_TEXTO FUENTE:_

################

¿Por qué formar una familia ya no es una prioridad?

La sociedad sin hijos: ¿liberación o colapso?
CARLOS AURELIO CALDITO AUNIÓN
La catástrofe silenciosa
Cada generación se enfrenta a su propia crisis, pero la nuestra ha convertido la ausencia de hijos en un programa político y existencial. España, junto con otros países europeos y asiáticos, no solo vive un invierno demográfico, sino una hibernación prolongada y posiblemente terminal. En 2024, la tasa de fecundidad apenas supera el 1,1 hijos por mujer, la más baja de la Unión Europea junto con Italia, y sólo hubo 22.034 nacimientos, el menor número desde que existen registros modernos, a pesar de un leve repunte del 0,4% respecto al año anterior. Sin embargo, este hecho no escandaliza ni a políticos, ni a medios, ni a las élites intelectuales. La natalidad ha dejado de ser prioridad porque la familia ha dejado de serlo, y la familia ha dejado de serlo porque el futuro se ha vuelto una categoría tóxica.
1. La libertad de no tener nada: autonomía y renuncia
Hasta hace poco, tener hijos era una consecuencia natural de la vida adulta. Hoy, la cultura contemporánea ha desmantelado el deber de procrear y lo ha sustituido por el imperativo de disfrutar. En este nuevo paradigma, ser madre o padre implica responsabilidades y renuncias incompatibles con la sacralización de la movilidad, la flexibilidad y la espontaneidad. El compromiso se percibe como amenaza y el vínculo como freno. El resultado: no es que no podamos tener hijos, es que ya no queremos, o nos han enseñado a no querer. La prioridad es vivir sin que nadie te necesite, una libertad que a menudo es soledad disfrazada de «empoderamiento».
2. ¿Autonomía? ¿Qué autonomía?
No todo es cuestión de valores posmodernos. Existen causas materiales contundentes que dificultan la formación de una familia. Más del 63% de los jóvenes españoles de 25 a 29 años sigue viviendo con sus padres, no por falta de voluntad de emanciparse, sino por imposibilidad económica: la vivienda es inaccesible, los salarios son bajos y la precariedad laboral se ha cronificado. El mercado laboral se caracteriza por la temporalidad y la falta de horizonte, mientras que el Estado no garantiza un suelo vital mínimo para los jóvenes. Así, la generación que se nos vende como la más libre es, en realidad, la más dependiente y desarraigada.

################

_ENUNCIADO 1:_ Según el texto sobre la natalidad, ¿qué porcentaje de los jóvenes españoles de 25 a 29 años sigue viviendo con sus padres?
_ENUNCIADO 2:_ Cambia "precariedad laboral" por "inestabilidad laboral" en el texto sobre la natalidad y escribe el fragmento que empieza por "No todo es cuestión" y sigue hasta "dependiente y desarraigada.".

################

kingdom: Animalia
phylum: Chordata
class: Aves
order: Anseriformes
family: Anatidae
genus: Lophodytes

################

_SOLUCIÓN COMPLETA 1:_ Más del 63%.

_SOLUCIÓN COMPLETA 2:_
No todo es cuestión de valores posmodernos. Existen causas materiales contundentes que dificultan la formación de una familia. Más del 63% de los jóvenes españoles de 25 a 29 años sigue viviendo con sus padres, no por falta de voluntad de emanciparse, sino por imposibilidad económica: la vivienda es inaccesible, los salarios son bajos y la inestabilidad laboral se ha cronificado. El mercado laboral se caracteriza por la temporalidad y la falta de horizonte, mientras que el Estado no garantiza un suelo vital mínimo para los jóvenes. Así, la generación que se nos vende como la más libre es, en realidad, la más dependiente y desarraigada.